Again, to the credit of some of those Episcopal big thinkers back in 2000 when they were unfolding the 2020 Initiative, they focused less on numbers and more on culture. Specifically, they wanted to attack the “we’ve never done it that way before” mentality so pervasive in the tradition-bound denomination. That part may have worked. They were also concerned with developing mission-mindedness, and that may have worked too. (The Episcopal Church 2/12/2002).
This is not about The Episcopal Church by the way, the denomination is merely a harbinger of what can happen when change is the goal.

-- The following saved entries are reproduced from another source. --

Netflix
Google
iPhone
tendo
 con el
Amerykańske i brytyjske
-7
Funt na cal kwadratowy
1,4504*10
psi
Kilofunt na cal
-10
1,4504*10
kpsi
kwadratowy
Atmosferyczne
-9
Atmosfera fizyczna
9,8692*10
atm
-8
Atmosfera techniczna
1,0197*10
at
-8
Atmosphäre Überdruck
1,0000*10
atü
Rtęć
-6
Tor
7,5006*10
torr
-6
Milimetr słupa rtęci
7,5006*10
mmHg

Between 2000 and 2020, unforeseen by the strategic planners, the denomination ordained its first of many openly GLBTQ bishops. Ahead of most of the society, it began unofficially performing commitment ceremonies for same-sex couples, and immediately upon legalization, commenced with joy in marrying them. In the South, judicatories decided to take down plaques to War of Rebellion confederates adorning historic congregations. Elsewhere, the church resisted President Trump’s anti-immigration policies and racially charged rhetoric. In other words, it stood up and said “NO!” to bigotry – critiquing its own culture and history along the way. They did these things based upon core beliefs not membership goals.
In 1999, most strategic planners could not have anticipated a President Obama any more than a President Trump. The seeping wound of white nationalism was not predicted nor the complete takeover of platform enterprises like Facebook and Google. The velocity of change powered by technology is cracking the rigid structures of nearly every national and global institution, and one by one they will give way to something different. That is as true for religion as it is for retail sales, banking, and politics. Hold on to your hat, and if you are planning, do it on the three-to-five-year model instead. Welcome to 2020, finally.